What he forgot to say was that his surcharge reduction would quickly climb to a cost of $200 million a year and that Labor was offering other cost savings to fund the Labor proposals. Then the Treasurer released Treasury costings later that afternoon—all done on an accruals basis. That was rather hypocritical given that the Treasurer constantly refuses to refer to the budget for this financial year as being $3 billion in the red on an accruals basis.

But the figure for cutting the contributions tax had also suddenly jumped from the one the Prime Minister had given earlier in the day, the $50 million, to $350 million. One might think the Prime Minister had access to some of the best advice that the government could muster, but apparently not. While it took all day, the Treasurer was able to get a figure for a two per cent tax cut that was $150 million more than the Prime Minister had suggested that morning. The Treasury had ignored the full cost savings of the ALP alternatives and the fact that our tax cuts were to be phased in from 1 July 2003. The Labor Party had never said that they were going to start the entire tax cut on 1 July 2002, as the Treasurer had alleged. We were proposing to phase in a fairer tax cut over the same length of time that the Liberal Party have proposed to phase in their unfair tax cut that only applies to Australians who earn taxable surcharge incomes of more than $90,527 a year.

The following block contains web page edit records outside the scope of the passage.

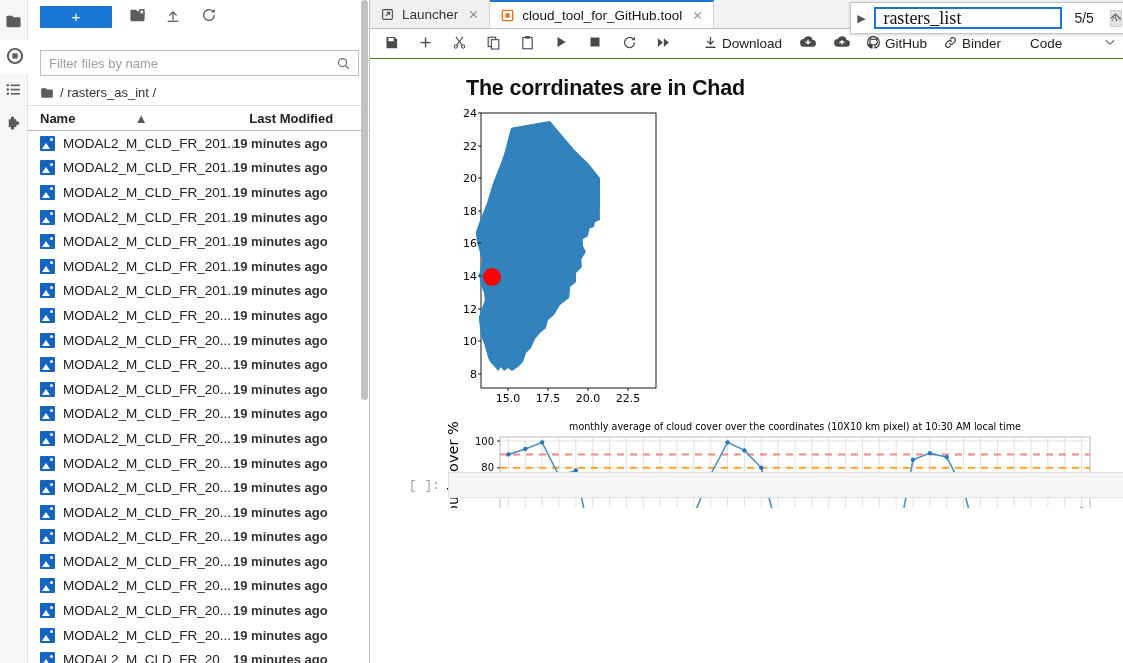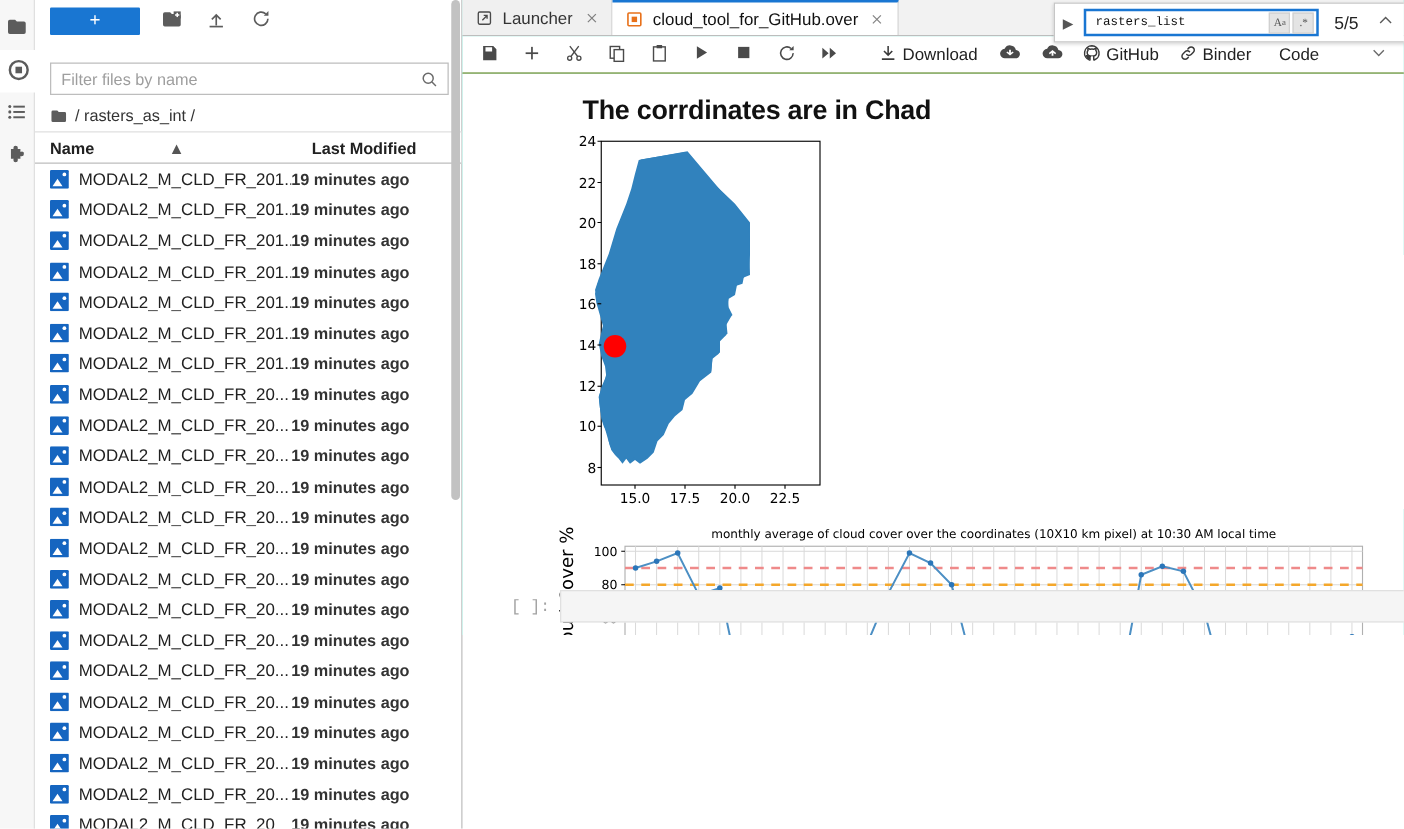--- a/index.html
+++ b/index.html
@@ -163,22 +163,22 @@
     background: #fff; border: 1px solid #c6c6c6; box-shadow: 0 1px 3px rgba(0,0,0,.18);
     display: flex; align-items: center; gap: 6px; padding: 0 5px 0 3px; z-index: 40;
   }
   .sb-expand { width: 14px; display: flex; justify-content: center; color: #555;
     font-size: 11px; cursor: pointer; }
   .sb-field {
     width: 188px; height: 22px; border: 2px solid #1976d2; background: #fff;
     display: flex; align-items: center; padding: 0 2px 0 5px;
   }
   .sb-field input {
-    border: none; outline: none; flex: 1; height: 18px; font-size: 10px;
-    font-family: Liberation Mono, monospace; color: #111; background: transparent;
+    border: none; outline: none; flex: 1; height: 18px; font-size: 18px;
+    font-family: Liberation Serif, serif; color: #111; background: transparent;
   }
   .sb-toggle {
     width: 17px; height: 17px; background: #e4e4e4; border: 1px solid #d0d0d0;
     display: flex; align-items: center; justify-content: center; margin-left: 2px;
     font-size: 9px; color: #555; cursor: pointer; font-family: "Liberation Serif", serif;
   }
   .sb-count { font-size: 14px; color: #222; padding: 0 2px 0 6px; min-width: 30px; }
   .sb-ico { width: 22px; height: 22px; display: flex; align-items: center;
     justify-content: center; cursor: pointer; color: #5a5a5a; }
 
@@ -480,21 +480,21 @@
             </svg>
           </span>
         </div>
         <div class="tab active">
           <span style="display:flex">
             <svg width="13" height="13" viewBox="0 0 24 24">
               <rect x="2.5" y="2.5" width="19" height="19" rx="1.5" fill="none" stroke="#e8711a" stroke-width="2.4"></rect>
               <rect x="8" y="8" width="8" height="8" fill="#e8711a"></rect>
             </svg>
           </span>
-          <span class="tab-label">cloud_tool_for_GitHub.over</span>
+          <span class="tab-label">cloud_tool_for_GitHub.tool</span>
           <span class="tab-close">
             <svg width="11" height="11" viewBox="0 0 24 24">
               <g stroke="#5a5a5a" stroke-width="2.2">
                 <line x1="5" y1="5" x2="19" y2="19"></line>
                 <line x1="19" y1="5" x2="5" y2="19"></line>
               </g>
             </svg>
           </span>
         </div>
       </div>
@@ -616,21 +616,21 @@
           <svg width="15" height="15" viewBox="0 0 24 24">
               <g fill="none" stroke="#3a3a3a" stroke-width="1.9" stroke-linecap="round">
                 <path d="M10.2 13.8a4 4 0 0 0 5.7 0l2.8-2.8a4 4 0 1 0-5.7-5.7l-1.3 1.3"></path>
                 <path d="M13.8 10.2a4 4 0 0 0-5.7 0l-2.8 2.8a4 4 0 1 0 5.7 5.7l1.3-1.3"></path>
               </g>
             </svg>
         </span>
         <span>Binder</span>
       </span>
 
-      <span class="nb-btn text" style="margin-left:6px">
+      <span class="nb-btn text" style="margin-left:13px">
         <span>Code</span>
       </span>
       <span class="nb-btn" style="margin-left:22px">
         <span>
           <svg width="14" height="14" viewBox="0 0 24 24">
               <path fill="none" stroke="#6a6a6a" stroke-width="1.9" d="M5 9l7 7 7-7"></path>
             </svg>
         </span>
       </span>
 

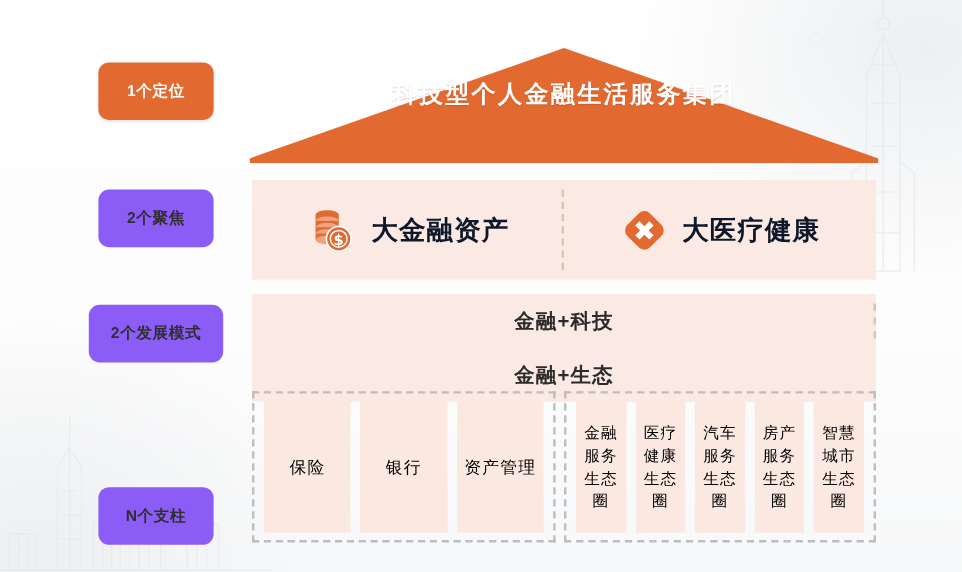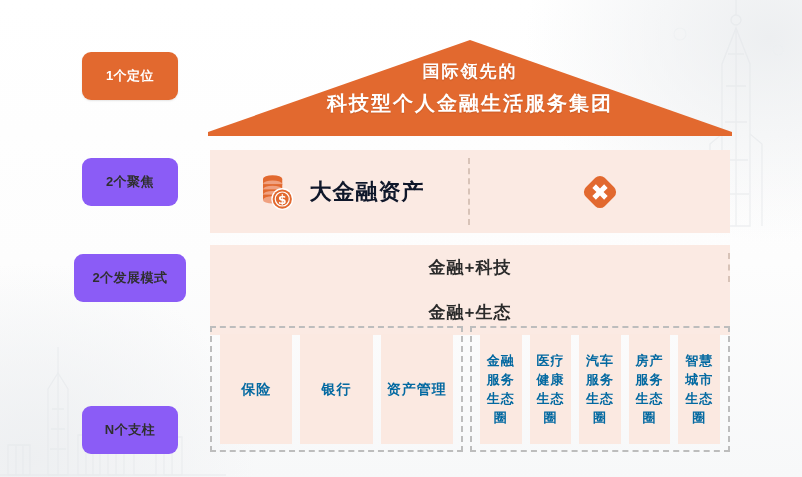--- a/index.html
+++ b/index.html
@@ -84,21 +84,21 @@
     background:transparent;
   }
   .group-left{width:253px;}
   .group-right{width:260px;}
   .pillar{
     flex:1;background:#fbe9e1;
     display:flex;align-items:center;justify-content:center;
     text-align:center;
   }
   .pillar-text{
-    font-size:14px;font-weight:bold;color:#0369a1;
+    font-size:14px;font-weight:normal;color:#000000;
     line-height:20px;letter-spacing:1px;
   }
   .group-right .pillar-text{font-size:13px;line-height:19px;}
 </style>
 </head>
 <body>
 
 <div id="stage">
 
   <div class="bg-wash"></div>
@@ -145,21 +145,20 @@
     <div class="lab soft lab-4">N个支柱</div>
   </div>
 
   <div class="house">
 
     <div class="roof">
       <svg width="524" height="96" viewBox="0 0 524 96">
         <polygon points="262,0 524,92 524,96 0,96 0,92" fill="#e2692f"></polygon>
       </svg>
       <div class="roof-text">
-        <div class="roof-l1">国际领先的</div>
         <div class="roof-l2">科技型个人金融生活服务集团</div>
       </div>
     </div>
 
     <div class="band band-focus">
       <div class="band-half with-divider">
         <div class="focus-item">
           <svg class="icon-coins" viewBox="0 0 48 48">
             <g>
               <ellipse cx="19" cy="9" rx="11" ry="4.2" fill="#e2692f"></ellipse>
@@ -181,20 +180,21 @@
         </div>
       </div>
       <div class="band-half">
         <div class="focus-item">
           <svg class="icon-cross" viewBox="0 0 48 48">
             <g transform="rotate(45 24 24)">
               <path d="M16 8 h16 a8 8 0 0 1 8 8 v16 a8 8 0 0 1 -8 8 h-16 a8 8 0 0 1 -8 -8 v-16 a8 8 0 0 1 8 -8 z" fill="#e2692f"></path>
               <path d="M21 14 h6 v7 h7 v6 h-7 v7 h-6 v-7 h-7 v-6 h7 z" fill="#ffffff"></path>
             </g>
           </svg>
+          <span class="focus-label">大医疗健康</span>
         </div>
       </div>
     </div>
 
     <div class="band band-mode">
       <div class="band-half with-divider">
         <span class="mode-label">金融+科技</span>
       </div>
       <div class="band-half">
         <span class="mode-label">金融+生态</span>

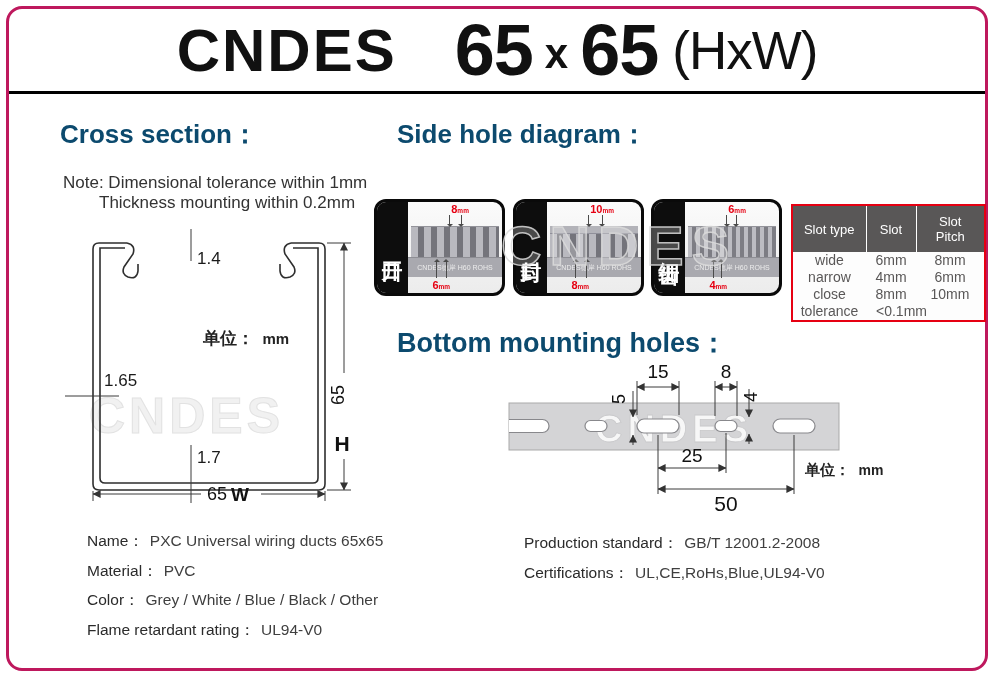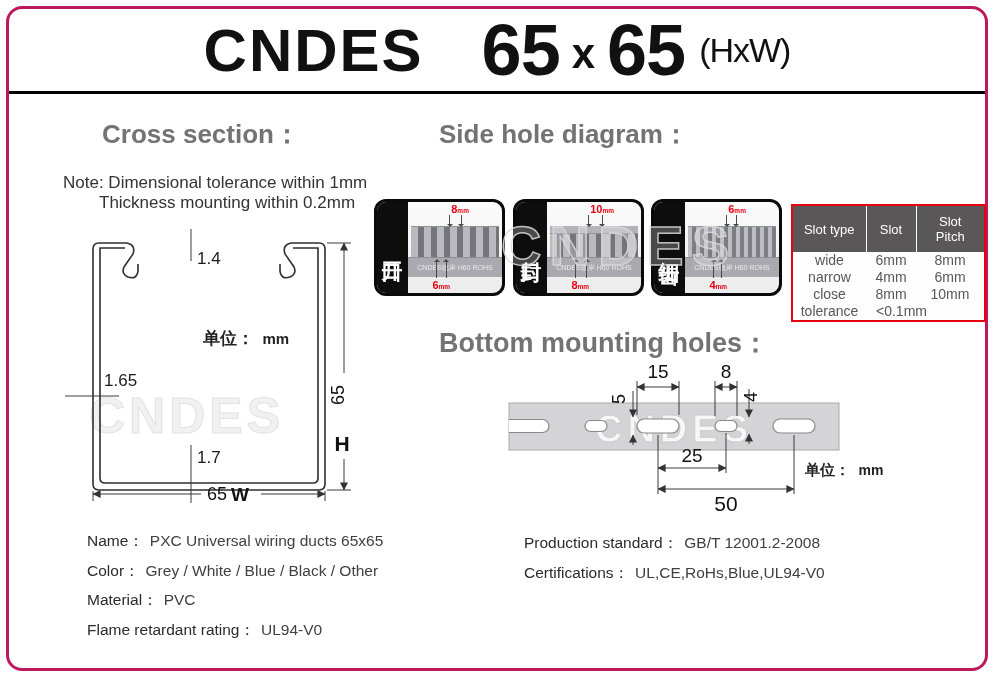--- a/index.html
+++ b/index.html
@@ -3,23 +3,23 @@
 <meta charset="utf-8">
 <style>
   html,body{margin:0;padding:0;background:#fff;}
   body{width:1000px;height:683px;position:relative;font-family:"Liberation Sans","DejaVu Sans",sans-serif;color:#111;}
   .frame{position:absolute;left:6px;top:6px;width:982px;height:665px;border:3px solid #be185d;border-radius:16px;background:#fff;box-sizing:border-box;}
   
   .titlebar{position:absolute;left:0;top:0;width:100%;height:85px;border-bottom:3px solid #000;display:flex;align-items:center;justify-content:center;box-sizing:border-box;}
   .brand{font-size:60px;font-weight:900;letter-spacing:2px;margin-right:58px;}
   .size-num{font-size:72px;font-weight:800;letter-spacing:-1px;}
   .times{font-size:42px;font-weight:800;margin:0 12px;position:relative;top:4px;}
-  .suffix{font-size:34px;font-weight:400;margin-left:14px;letter-spacing:-1px;}
-  
-  .h2{position:absolute;font-size:26px;font-weight:800;color:#737373;white-space:nowrap;margin-left:42px;}
+  .suffix{font-size:53px;font-weight:400;margin-left:14px;letter-spacing:-1px;}
+  
+  .h2{position:absolute;font-size:26px;font-weight:800;color:#0c4a6e;white-space:nowrap;}
   
   .note{position:absolute;left:54px;top:164px;font-size:17px;line-height:20px;color:#333;}
   .note .l2{margin-left:36px;}
   .info{position:absolute;font-size:15.5px;color:#3f3f3f;}
   .info .row{margin-bottom:8.5px;white-space:nowrap;}
   .info b{color:#2b2b2b;font-weight:400;margin-right:6px;}
   
   .card{position:absolute;top:190px;width:131px;height:97px;border:3px solid #0a0a0a;border-radius:12px;box-sizing:border-box;background:linear-gradient(180deg,#fbfbfb,#ececec);display:flex;overflow:hidden;}
   .card-label{width:31px;background:#0d0d0d;color:#fff;display:flex;align-items:center;justify-content:center;font-size:21px;font-weight:700;}
   .card-label span{writing-mode:vertical-lr;text-orientation:upright;letter-spacing:3px;line-height:1;}
@@ -247,22 +247,22 @@
     <text x="245" y="150" text-anchor="middle" font-size="21" fill="#111">50</text>
 
     <text x="324" y="114">
       <tspan font-size="15" font-weight="700" fill="#222">单位：</tspan>
       <tspan font-size="14" font-weight="700" fill="#222" dx="4">mm</tspan>
     </text>
   </svg>
 
   <div class="info" style="left:78px;top:522px;">
     <div class="row"><b>Name：</b><span>PXC Universal wiring ducts 65x65</span></div>
+    <div class="row"><b>Material：</b><span>PVC</span></div>
     <div class="row"><b>Color：</b><span>Grey / White / Blue / Black / Other</span></div>
-    <div class="row"><b>Material：</b><span>PVC</span></div>
     <div class="row"><b>Flame retardant rating：</b><span>UL94-V0</span></div>
   </div>
 
   <div class="info" style="left:515px;top:524px;">
     <div class="row"><b>Production standard：</b><span>GB/T 12001.2-2008</span></div>
     <div class="row"><b>Certifications：</b><span>UL,CE,RoHs,Blue,UL94-V0</span></div>
   </div>
 
 </div>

My contribution to this debate is to highlight the unfair proposal of the Liberal government to reduce the tax burden on superannuation but to only reduce that tax burden to the four per cent of Australians who earn more than $90,527 a year. Of course, the government will argue that they are offering a voluntary co-contribution for Australians earning $20,000 a year. The government will contribute $1,000 if a person earning $20,000 a year voluntarily contributes $1,000 into superannuation. I contrast that with the fact that Treasury have said that only 75,000 Australians who earn $20,000, out of many millions of Australians, can actually afford to put $1,000 into superannuation.

So high-income earners get a guaranteed tax cut. Lower- to middle-income earners, at least earning just over $32,000, get a voluntary co-contribution, the vast majority of whom, on Treasury figures, cannot contribute anything because they do not have the financial means to make that voluntary contribution. That is a guaranteed tax reduction for high-income earners that they all benefit from, a benefit to only one in 10 Australians who earn up to $32,000 and, of course, nothing to those who earn between $32,000 and the taxable surcharge income of $90,527. It is a very unfair approach compared to the positive alternatives advanced by the Australian Labor Party.